[Work instructions]:
Copy the text of the material below with every "Tail Lights" swapped for "Taillights" and nothing else changed. Omit the pictures.

Dataset excerpts
================

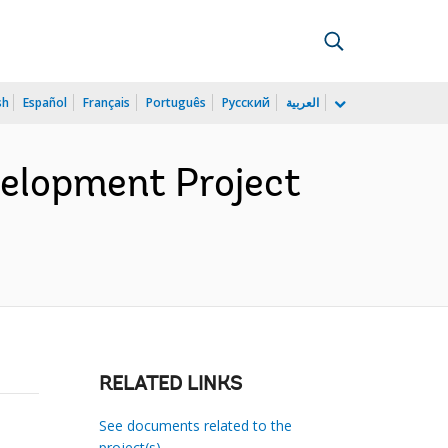
sh
Español
Français
Português
Русский
العربية
velopment Project
RELATED LINKS
See documents related to the
project(s)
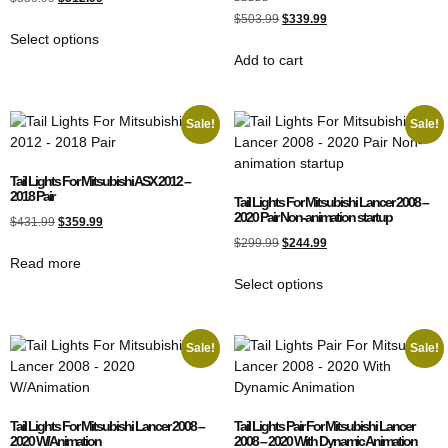
5.00
Rated
out of 5
$
503.99
$
339.99
5.00
Select options
out of 5
Add to cart
Sale!
Sale!
Tail Lights For Mitsubishi ASX 2012 –
2018 Pair
Tail Lights For Mitsubishi Lancer 2008 –
2020 Pair Non-animation startup
$
431.99
$
359.99
$
299.99
$
244.99
Read more
Select options
Sale!
Sale!
Tail Lights For Mitsubishi Lancer 2008 –
Tail Lights Pair For Mitsubishi Lancer
2020 W/Animation
2008 – 2020 With Dynamic Animation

================

[Task solution]:
sh
Español
Français
Português
Русский
العربية
velopment Project
RELATED LINKS
See documents related to the
project(s)
5.00
Rated
out of 5
$
503.99
$
339.99
5.00
Select options
out of 5
Add to cart
Sale!
Sale!
Taillights For Mitsubishi ASX 2012 –
2018 Pair
Taillights For Mitsubishi Lancer 2008 –
2020 Pair Non-animation startup
$
431.99
$
359.99
$
299.99
$
244.99
Read more
Select options
Sale!
Sale!
Taillights For Mitsubishi Lancer 2008 –
Taillights Pair For Mitsubishi Lancer
2020 W/Animation
2008 – 2020 With Dynamic Animation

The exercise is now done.